A Self-Proclaimed Barbecue Expert Has Her Say
This isn't the first time I have commented on the Tucson Weekly's barbecue reviews ("A Special Sauce," Chow, Oct. 18). I grew up both in Texas (brisket) and Georgia (pork, not always pulled), and I can tell you with certainty several things.
Brisket should be fatty, moist and very tender. Pork does not have to be pulled, as long as it is tender. Georgians order their pork "outside," meaning they get a part of the flavorful outside of the pork butt.
Finally, cornbread is never supposed to be sweet. My grandma lived in a log cabin (really), and her cornbread was always cooked in a round cast-iron skillet and was NOT sweet. I love sweet cornbread, but it was invented to satisfy the appetites of non-Southerners.
Clarifying a Comment on Renewable Resources
Thanks for the article "Volts and Revolt" regarding the proposed Sun Zia transmission line (Currents, Oct. 18). It shows how difficult de-carbonizing our electricity system is. We have the renewable resources to do the job, but developing and getting them to market is challenging. Unfortunately, the author implied that comments I made about the hard choices we face were made in support of this specific project. My comment was an overarching comment about the difficulty of bringing renewables to load centers not relating specifically to Sun Zia.
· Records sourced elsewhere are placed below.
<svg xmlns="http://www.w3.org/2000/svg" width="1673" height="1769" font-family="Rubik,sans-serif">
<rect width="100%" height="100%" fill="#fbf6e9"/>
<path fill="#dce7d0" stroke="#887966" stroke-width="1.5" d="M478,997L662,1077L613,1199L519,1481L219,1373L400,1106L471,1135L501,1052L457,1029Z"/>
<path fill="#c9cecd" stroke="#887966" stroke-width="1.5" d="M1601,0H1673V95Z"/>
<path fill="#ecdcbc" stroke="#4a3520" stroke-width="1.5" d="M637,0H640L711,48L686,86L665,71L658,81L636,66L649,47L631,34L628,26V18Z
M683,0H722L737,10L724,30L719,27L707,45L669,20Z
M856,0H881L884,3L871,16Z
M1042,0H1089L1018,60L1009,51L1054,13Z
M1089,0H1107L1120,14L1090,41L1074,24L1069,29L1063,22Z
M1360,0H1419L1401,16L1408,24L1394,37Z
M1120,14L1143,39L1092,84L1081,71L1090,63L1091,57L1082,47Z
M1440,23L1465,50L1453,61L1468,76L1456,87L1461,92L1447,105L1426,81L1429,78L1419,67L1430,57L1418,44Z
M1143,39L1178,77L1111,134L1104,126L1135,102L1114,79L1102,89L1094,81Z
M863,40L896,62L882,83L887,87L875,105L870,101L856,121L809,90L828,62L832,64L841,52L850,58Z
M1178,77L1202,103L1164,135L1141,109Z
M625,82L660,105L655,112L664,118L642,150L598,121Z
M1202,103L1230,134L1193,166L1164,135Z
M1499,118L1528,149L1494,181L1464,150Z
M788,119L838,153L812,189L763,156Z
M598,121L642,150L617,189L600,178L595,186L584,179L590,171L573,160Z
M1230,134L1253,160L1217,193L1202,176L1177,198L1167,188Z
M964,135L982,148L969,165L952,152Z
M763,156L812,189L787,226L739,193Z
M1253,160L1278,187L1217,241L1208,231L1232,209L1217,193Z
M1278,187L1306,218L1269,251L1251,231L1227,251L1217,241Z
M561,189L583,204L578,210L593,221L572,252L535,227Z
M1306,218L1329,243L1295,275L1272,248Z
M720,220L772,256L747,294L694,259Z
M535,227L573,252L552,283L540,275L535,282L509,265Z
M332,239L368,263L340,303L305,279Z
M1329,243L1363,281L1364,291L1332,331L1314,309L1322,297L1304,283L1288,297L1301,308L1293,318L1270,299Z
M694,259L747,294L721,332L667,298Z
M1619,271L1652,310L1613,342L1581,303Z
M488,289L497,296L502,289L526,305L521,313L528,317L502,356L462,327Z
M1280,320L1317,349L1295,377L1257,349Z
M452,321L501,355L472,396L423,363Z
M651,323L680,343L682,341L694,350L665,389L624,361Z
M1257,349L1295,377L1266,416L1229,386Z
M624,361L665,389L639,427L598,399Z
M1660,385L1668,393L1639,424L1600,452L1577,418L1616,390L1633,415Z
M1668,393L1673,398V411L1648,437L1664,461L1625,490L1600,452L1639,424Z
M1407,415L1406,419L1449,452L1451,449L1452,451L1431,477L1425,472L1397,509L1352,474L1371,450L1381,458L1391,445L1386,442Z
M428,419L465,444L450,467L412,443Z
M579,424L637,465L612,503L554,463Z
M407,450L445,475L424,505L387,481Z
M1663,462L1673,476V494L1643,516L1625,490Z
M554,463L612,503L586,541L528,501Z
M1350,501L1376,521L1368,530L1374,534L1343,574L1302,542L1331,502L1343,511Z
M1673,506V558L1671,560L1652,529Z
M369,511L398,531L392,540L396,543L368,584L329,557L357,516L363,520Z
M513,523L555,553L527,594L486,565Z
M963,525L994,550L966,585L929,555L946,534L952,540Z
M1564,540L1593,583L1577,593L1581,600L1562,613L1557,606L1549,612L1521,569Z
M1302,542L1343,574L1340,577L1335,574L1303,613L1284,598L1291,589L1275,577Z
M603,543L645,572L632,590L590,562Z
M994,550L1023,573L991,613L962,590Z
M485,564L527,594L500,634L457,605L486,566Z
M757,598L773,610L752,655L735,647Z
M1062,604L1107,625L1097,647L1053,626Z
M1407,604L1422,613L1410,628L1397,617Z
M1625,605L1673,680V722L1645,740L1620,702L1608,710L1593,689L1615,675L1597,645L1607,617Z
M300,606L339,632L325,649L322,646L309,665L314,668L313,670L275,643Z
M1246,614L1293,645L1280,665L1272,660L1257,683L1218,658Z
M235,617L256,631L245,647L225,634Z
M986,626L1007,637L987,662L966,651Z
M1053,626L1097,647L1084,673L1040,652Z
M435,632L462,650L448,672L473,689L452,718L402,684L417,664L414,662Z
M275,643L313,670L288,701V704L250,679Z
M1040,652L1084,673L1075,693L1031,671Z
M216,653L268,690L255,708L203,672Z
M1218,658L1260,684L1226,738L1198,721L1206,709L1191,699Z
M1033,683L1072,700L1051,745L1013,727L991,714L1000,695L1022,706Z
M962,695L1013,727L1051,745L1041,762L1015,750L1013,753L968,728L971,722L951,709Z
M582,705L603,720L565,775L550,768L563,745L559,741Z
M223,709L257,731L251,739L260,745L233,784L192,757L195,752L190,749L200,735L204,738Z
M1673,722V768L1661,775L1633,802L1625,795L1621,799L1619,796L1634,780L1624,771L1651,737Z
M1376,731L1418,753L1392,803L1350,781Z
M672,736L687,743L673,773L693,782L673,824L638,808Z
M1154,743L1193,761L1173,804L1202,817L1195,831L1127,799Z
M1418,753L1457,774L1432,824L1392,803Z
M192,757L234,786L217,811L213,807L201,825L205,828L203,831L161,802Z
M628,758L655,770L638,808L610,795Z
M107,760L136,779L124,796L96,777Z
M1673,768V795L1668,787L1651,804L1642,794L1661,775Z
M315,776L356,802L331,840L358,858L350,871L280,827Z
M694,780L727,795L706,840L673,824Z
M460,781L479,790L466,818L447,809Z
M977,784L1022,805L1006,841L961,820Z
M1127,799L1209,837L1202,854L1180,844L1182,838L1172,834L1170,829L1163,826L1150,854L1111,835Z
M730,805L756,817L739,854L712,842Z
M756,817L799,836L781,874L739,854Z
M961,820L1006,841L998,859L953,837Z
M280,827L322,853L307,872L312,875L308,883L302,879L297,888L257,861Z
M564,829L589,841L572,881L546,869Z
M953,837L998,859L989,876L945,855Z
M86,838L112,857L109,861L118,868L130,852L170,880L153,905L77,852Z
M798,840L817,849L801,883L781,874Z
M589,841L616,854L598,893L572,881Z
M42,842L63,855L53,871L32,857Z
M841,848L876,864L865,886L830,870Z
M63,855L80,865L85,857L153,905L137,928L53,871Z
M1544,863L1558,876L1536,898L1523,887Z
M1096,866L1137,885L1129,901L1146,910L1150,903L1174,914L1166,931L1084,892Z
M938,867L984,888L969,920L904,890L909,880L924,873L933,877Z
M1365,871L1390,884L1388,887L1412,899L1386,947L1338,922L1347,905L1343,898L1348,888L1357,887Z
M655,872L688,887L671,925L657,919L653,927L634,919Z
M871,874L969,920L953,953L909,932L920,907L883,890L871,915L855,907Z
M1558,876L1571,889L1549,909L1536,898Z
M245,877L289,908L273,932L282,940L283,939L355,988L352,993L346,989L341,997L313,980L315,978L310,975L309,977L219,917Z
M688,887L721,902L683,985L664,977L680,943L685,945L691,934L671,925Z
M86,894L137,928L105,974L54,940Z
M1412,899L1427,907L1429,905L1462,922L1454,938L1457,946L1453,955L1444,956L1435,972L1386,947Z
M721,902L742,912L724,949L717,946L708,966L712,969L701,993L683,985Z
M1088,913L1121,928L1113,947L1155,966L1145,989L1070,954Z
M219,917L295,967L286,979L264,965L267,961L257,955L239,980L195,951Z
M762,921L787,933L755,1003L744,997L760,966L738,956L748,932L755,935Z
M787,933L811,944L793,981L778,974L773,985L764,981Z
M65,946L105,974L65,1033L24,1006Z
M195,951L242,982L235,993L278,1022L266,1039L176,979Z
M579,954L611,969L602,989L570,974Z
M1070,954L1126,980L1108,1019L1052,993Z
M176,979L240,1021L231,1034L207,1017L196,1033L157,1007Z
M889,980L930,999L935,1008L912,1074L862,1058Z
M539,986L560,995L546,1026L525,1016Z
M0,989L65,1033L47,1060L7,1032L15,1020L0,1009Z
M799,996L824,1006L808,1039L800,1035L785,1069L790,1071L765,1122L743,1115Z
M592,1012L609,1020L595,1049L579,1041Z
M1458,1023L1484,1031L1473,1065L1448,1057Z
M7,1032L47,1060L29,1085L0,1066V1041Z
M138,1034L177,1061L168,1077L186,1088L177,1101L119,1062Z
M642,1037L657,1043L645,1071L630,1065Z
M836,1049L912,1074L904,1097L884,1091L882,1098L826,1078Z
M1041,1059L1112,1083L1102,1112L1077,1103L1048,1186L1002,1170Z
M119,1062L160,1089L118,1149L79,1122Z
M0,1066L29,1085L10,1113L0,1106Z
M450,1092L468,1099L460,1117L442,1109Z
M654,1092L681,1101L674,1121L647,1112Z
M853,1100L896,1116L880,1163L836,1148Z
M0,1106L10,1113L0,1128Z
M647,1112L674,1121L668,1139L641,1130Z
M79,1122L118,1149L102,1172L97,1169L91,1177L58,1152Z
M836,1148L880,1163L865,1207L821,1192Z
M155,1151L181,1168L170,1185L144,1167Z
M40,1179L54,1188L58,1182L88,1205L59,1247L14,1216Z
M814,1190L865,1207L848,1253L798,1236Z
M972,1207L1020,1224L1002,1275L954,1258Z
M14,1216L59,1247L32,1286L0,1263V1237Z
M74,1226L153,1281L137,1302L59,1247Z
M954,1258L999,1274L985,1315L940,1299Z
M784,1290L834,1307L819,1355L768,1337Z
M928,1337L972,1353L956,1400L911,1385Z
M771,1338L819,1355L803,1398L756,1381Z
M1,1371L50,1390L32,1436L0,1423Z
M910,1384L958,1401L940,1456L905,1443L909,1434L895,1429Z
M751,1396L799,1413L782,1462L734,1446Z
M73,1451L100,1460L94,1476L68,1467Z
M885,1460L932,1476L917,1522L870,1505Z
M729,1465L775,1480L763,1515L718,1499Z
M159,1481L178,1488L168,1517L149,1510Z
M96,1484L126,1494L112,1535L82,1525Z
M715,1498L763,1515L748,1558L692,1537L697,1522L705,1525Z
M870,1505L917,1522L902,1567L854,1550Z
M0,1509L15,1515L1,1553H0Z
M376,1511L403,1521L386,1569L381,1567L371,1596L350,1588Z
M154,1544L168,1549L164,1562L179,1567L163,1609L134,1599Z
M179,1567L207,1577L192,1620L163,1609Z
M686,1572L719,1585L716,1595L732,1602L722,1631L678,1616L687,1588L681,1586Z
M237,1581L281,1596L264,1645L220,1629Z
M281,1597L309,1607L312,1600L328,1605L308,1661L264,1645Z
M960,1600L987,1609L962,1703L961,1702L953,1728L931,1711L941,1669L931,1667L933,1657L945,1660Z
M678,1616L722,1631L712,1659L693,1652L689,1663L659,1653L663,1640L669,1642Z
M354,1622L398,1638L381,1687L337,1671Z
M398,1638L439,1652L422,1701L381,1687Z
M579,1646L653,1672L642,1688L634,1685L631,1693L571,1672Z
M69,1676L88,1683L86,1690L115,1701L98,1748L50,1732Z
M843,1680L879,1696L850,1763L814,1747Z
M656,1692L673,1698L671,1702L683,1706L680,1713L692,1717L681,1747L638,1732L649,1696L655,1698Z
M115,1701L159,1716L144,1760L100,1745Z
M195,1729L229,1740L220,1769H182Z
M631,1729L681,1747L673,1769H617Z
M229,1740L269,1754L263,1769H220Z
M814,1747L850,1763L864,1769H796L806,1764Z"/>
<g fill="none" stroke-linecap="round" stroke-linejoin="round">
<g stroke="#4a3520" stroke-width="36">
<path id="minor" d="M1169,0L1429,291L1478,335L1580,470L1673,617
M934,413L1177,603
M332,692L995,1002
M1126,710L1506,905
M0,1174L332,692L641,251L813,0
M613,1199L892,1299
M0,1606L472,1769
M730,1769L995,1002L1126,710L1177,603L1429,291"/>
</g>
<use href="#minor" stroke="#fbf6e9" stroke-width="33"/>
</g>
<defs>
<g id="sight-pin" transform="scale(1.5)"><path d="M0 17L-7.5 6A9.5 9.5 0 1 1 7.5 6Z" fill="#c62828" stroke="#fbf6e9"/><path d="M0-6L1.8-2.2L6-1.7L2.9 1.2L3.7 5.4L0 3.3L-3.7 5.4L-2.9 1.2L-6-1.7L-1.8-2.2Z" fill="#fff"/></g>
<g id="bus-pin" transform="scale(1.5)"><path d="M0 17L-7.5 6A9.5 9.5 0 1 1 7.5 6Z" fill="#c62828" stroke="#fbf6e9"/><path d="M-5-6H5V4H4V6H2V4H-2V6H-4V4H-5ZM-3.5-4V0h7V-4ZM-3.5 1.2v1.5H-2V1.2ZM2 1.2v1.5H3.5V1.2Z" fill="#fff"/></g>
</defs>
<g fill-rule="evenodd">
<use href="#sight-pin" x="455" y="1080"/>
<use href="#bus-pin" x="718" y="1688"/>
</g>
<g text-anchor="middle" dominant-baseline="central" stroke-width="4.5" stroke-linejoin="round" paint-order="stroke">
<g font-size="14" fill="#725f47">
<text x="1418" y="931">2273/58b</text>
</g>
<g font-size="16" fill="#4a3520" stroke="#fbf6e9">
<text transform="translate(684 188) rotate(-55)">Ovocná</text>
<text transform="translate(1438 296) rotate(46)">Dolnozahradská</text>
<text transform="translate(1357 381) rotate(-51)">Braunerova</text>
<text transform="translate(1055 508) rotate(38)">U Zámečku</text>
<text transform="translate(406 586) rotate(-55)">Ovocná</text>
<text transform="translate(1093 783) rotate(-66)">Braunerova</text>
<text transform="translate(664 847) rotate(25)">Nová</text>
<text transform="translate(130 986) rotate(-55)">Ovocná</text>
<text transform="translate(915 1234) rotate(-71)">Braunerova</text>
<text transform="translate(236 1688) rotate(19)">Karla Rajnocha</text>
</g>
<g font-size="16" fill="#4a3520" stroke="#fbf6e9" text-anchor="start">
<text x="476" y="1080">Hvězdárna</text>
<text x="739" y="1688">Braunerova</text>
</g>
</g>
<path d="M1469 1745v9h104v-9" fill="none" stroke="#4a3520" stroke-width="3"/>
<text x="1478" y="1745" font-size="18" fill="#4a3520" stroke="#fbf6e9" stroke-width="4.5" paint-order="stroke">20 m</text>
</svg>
Director of Western Transmission, Natural Resources Defense Council
Comments From Readers at TucsonWeekly.com
Regarding "Extreme Politics" (Oct. 18):
How does one say "hatchet job"? The county taxpayers might be better served with someone willing to challenge the status quo. (Nancy Young) Wright was a dud in the Legislature. ... (Ally) Miller may have things to learn, but she will watch out for the people.